Alternative leather from non-animal sources has been welcomed by sustainability advocates. Although these “vegan textiles” avoid many of the problems encountered in the production of traditional leather, these synthetic materials have their own major problems. In addition to relying on toxic chemicals for production, synthetic leather faces non-degradable problems for most plastic products.

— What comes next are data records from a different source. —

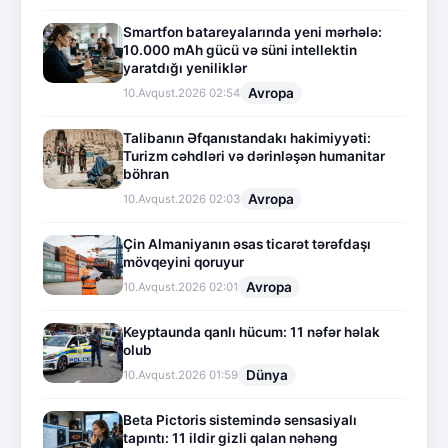
Smartfon batareyalarında yeni mərhələ:
10.000 mAh gücü və süni intellektin
yaratdığı yeniliklər
Avropa
10.Avqust.2026 02:54
Talibanın Əfqanıstandakı hakimiyyəti:
Turizm cəhdləri və dərinləşən humanitar
böhran
Avropa
10.Avqust.2026 02:03
Çin Almaniyanın əsas ticarət tərəfdaşı
mövqeyini qoruyur
Avropa
10.Avqust.2026 02:01
Keyptaunda qanlı hücum: 11 nəfər həlak
olub
Dünya
10.Avqust.2026 01:59
Beta Pictoris sistemində sensasiyalı
tapıntı: 11 ildir gizli qalan nəhəng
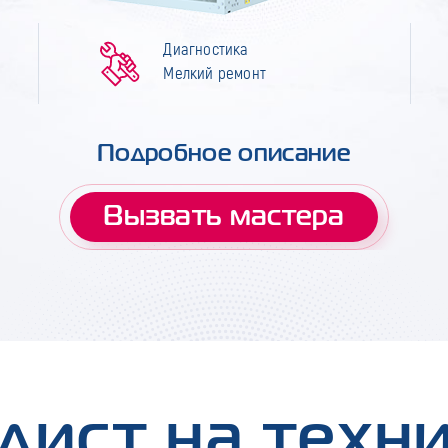
Диагностика
Мелкий ремонт
Подробное описание
Вызвать мастера
лист на техн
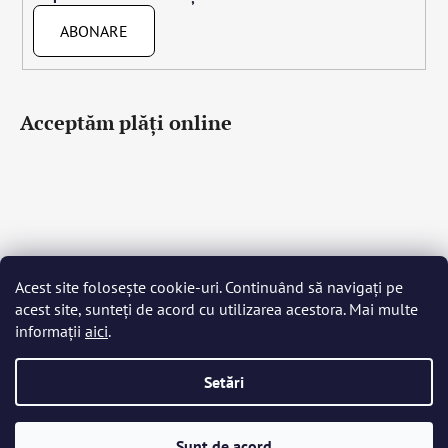
ABONARE
Acceptăm plăţi online
Acest site folosește cookie-uri. Continuând să navigați pe
Čeština
Slovenčina
English
Deutsch
Magyar
acest site, sunteți de acord cu utilizarea acestora. Mai multe
Język polski
Română
Italiano
Español
Français
informații
aici
.
Português
Български
Hrvatski
Slovenščina
Srpski
Nederlands
Українська
Ελληνικά
Svenska
Dansk
Setări
Creat de Shoptet
Sunt de acord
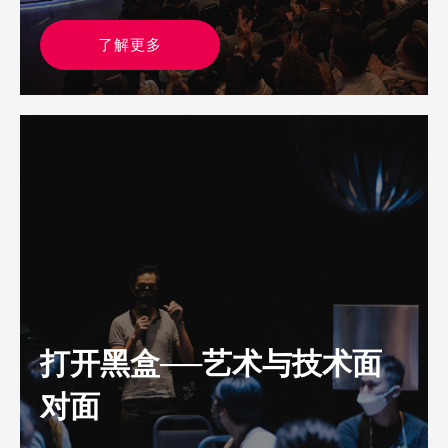
了解更多
打开黑盒──艺术与技术面
对面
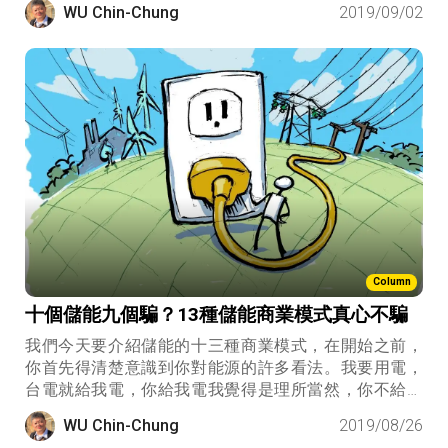
WU Chin-Chung
2019/09/02
Column
十個儲能九個騙？13種儲能商業模式真心不騙
我們今天要介紹儲能的十三種商業模式，在開始之前，
你首先得清楚意識到你對能源的許多看法。我要用電，
台電就給我電，你給我電我覺得是理所當然，你不給我
電我就哇哇大哭，基本上這跟娃兒喝奶差不多水平。
WU Chin-Chung
2019/08/26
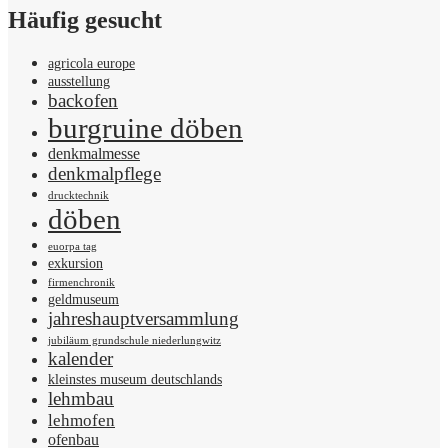
Häufig gesucht
agricola europe
ausstellung
backofen
burgruine döben
denkmalmesse
denkmalpflege
drucktechnik
döben
euorpa tag
exkursion
firmenchronik
geldmuseum
jahreshauptversammlung
jubiläum grundschule niederlungwitz
kalender
kleinstes museum deutschlands
lehmbau
lehmofen
ofenbau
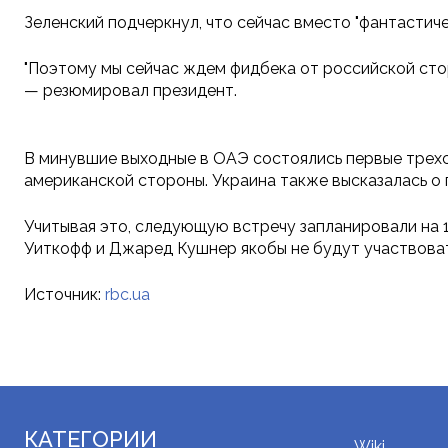
Зеленский подчеркнул, что сейчас вместо "фантастич
"Поэтому мы сейчас ждем фидбека от российской стор
— резюмировал президент.
В минувшие выходные в ОАЭ состоялись первые трех
американской стороны. Украина также высказалась о
Учитывая это, следующую встречу запланировали на 
Уиткофф и Джаред Кушнер якобы не будут участвовать
Источник:
rbc.ua
КАТЕГОРИИ
Wiki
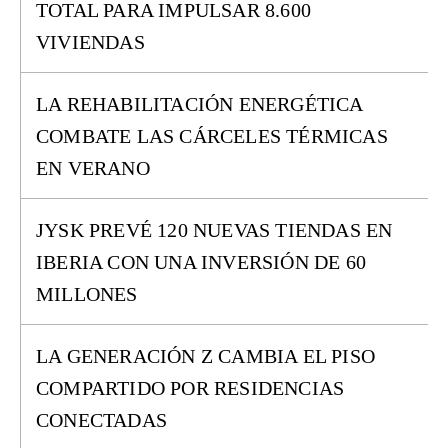
TOTAL PARA IMPULSAR 8.600
VIVIENDAS
LA REHABILITACIÓN ENERGÉTICA
COMBATE LAS CÁRCELES TÉRMICAS
EN VERANO
JYSK PREVÉ 120 NUEVAS TIENDAS EN
IBERIA CON UNA INVERSIÓN DE 60
MILLONES
LA GENERACIÓN Z CAMBIA EL PISO
COMPARTIDO POR RESIDENCIAS
CONECTADAS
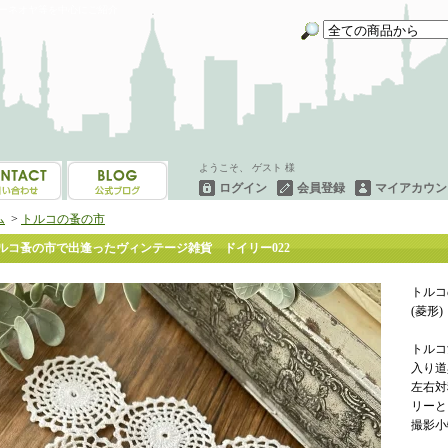
イーネオヤ等を中心にご紹介
ようこそ、 ゲスト 様
ログイン
会員登録
マイアカウン
ム
>
トルコの蚤の市
ルコ蚤の市で出逢ったヴィンテージ雑貨 ドイリー022
トルコ
(菱形)
トルコ
入り道
左右対
リーと
撮影小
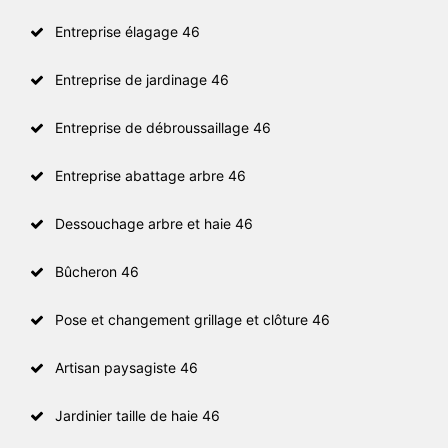
Entreprise élagage 46
Entreprise de jardinage 46
Entreprise de débroussaillage 46
Entreprise abattage arbre 46
Dessouchage arbre et haie 46
Bûcheron 46
Pose et changement grillage et clôture 46
Artisan paysagiste 46
Jardinier taille de haie 46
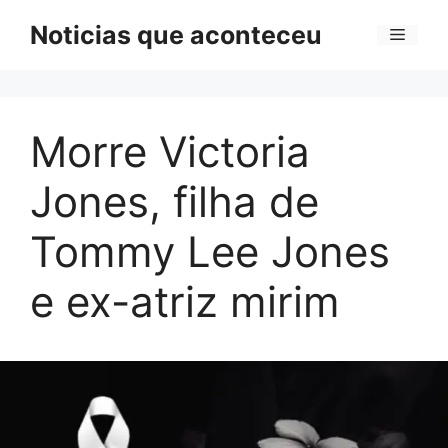
Pular
Noticias que aconteceu
Menu
para
o
conteúdo
Morre Victoria
Jones, filha de
Tommy Lee Jones
e ex-atriz mirim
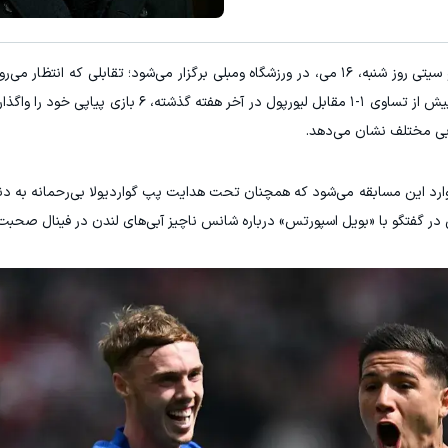
E با اسپرد از صفر پیپ
معاملات فارکس اسپرد از صفر و تا ۵۰۰ دلار بون
ثبت نام کنید
ثبت نام کنید
و سیتی روز شنبه، ۱۶ می، در ورزشگاه ومبلی برگزار می‌شود؛ تقابلی که انتظار م
فرم بدنی و روحی کاملاً متفاوت، جذاب باشد. چلسی پیش از تساوی ۱-۱ مقابل لیورپول در آ
وارد این مسابقه می‌شود که همچنان تحت هدایت پپ گواردیولا بی‌رحمانه به د
 گفتگو با «بویل اسپورتس» درباره شانس ناچیز آبی‌های لندن در فینال صحبت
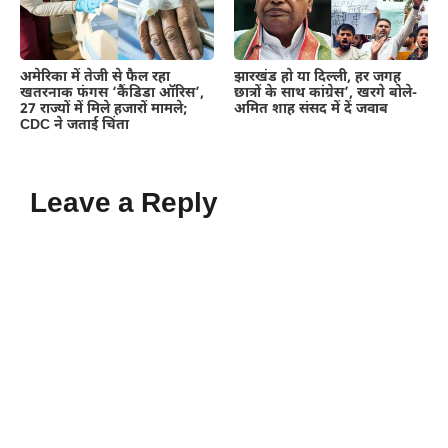
अमेरिका में तेजी से फैल रहा
झारखंड हो या दिल्ली, हर जगह
खतरनाक फंगस ‘कैंडिडा ऑरिस’,
छात्रों के साथ कांग्रेस’, खरगे बोले-
27 राज्यों में मिले हजारों मामले;
अमित शाह संसद में दें जवाब
CDC ने जताई चिंता
Leave a Reply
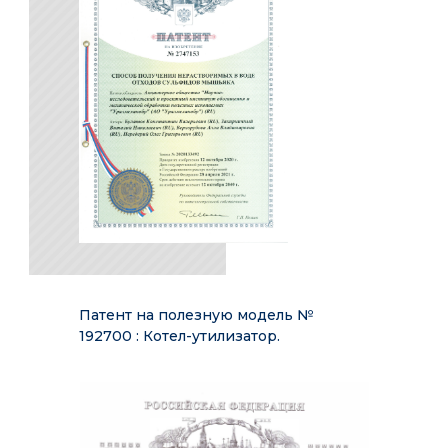
Патент на полезную модель №
192700 : Котел-утилизатор.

“We tend to think that artificial leather, sometimes referred to as ‘vegan leather’, is better for the environment,” says Alexander Bismarck of the University of Vienna, who is also co-author of the new review. “
The idea of using fungal biomass as the basis for the production of materials and textiles is not new. As early as the 1950s, papermakers discovered a polymer called crustacean in the cell walls of fungi that could be used to make writing paper. Recently, these fungal-derived compounds have been used to make everything from building materials to fashionable textiles.
Fungal-derived leather is a relatively new technological innovation. Mycology fans know that the small mushrooms we see coming out of the ground are only a small part of any known fungus. Underground, it is usually a cranberry mesh branch, called mycelium. Leather is produced using this mycelium structure.
In the article, Bismarck and his colleagues argue that advances in the manufacturing process have enabled fungal-derived leather to meet consumer expectations for functionality and aesthetics. They believe that fungal leather overcomes the ethical problems faced by animal revolution and the environmental problems faced by synthetic leather.
How to raise the production of fungal leather to industrial levels may be one of the remaining obstacles facing this emerging industry. But that may not be a problem for a long time. Just last year, a team from Finland announced what they called progress on a new industrial process that could expand the production of fungal leather.
Bismarck and his colleagues believe that leather substitutes derived from fungi will play an important role in the fabric market of the future. He says the alternative is sustainable, cheap, ethical, biodegradable and environmentally friendly.
In addition, he added, the huge advances in bacterial leather and the increasing number of companies starting to produce bacterial leather suggest that the new material will play an important role in future fabrics — both ethical and environmental.